Instruction:
Read the lines below. Copy out any that hold the string "automating".

--------------------------------------------------

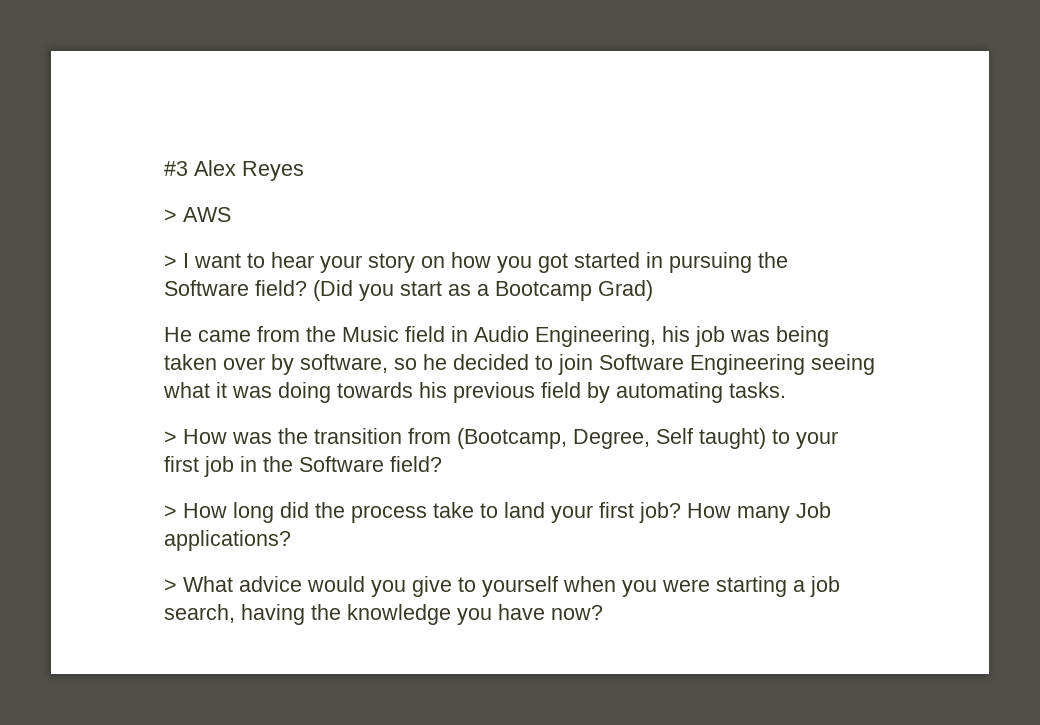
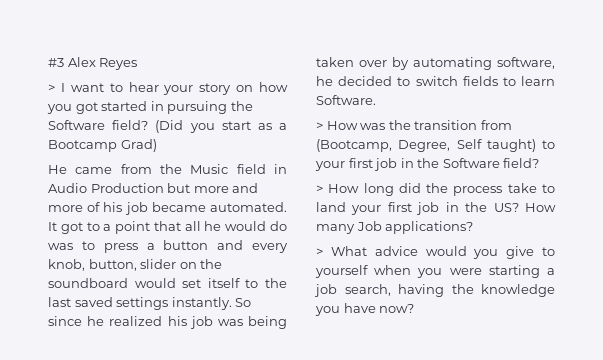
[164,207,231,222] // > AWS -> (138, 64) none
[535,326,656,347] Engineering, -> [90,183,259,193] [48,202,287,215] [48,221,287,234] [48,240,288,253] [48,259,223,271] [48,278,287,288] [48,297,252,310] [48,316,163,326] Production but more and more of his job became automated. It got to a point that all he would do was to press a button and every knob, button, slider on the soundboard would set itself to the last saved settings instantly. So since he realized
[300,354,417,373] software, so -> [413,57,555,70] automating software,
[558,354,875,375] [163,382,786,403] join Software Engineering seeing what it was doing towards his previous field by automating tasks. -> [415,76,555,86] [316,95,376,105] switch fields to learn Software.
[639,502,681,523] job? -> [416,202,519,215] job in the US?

--------------------------------------------------

Exercise response:
[300,354,417,373] software, so -> [413,57,555,70] automating software,
[558,354,875,375] [163,382,786,403] join Software Engineering seeing what it was doing towards his previous field by automating tasks. -> [415,76,555,86] [316,95,376,105] switch fields to learn Software.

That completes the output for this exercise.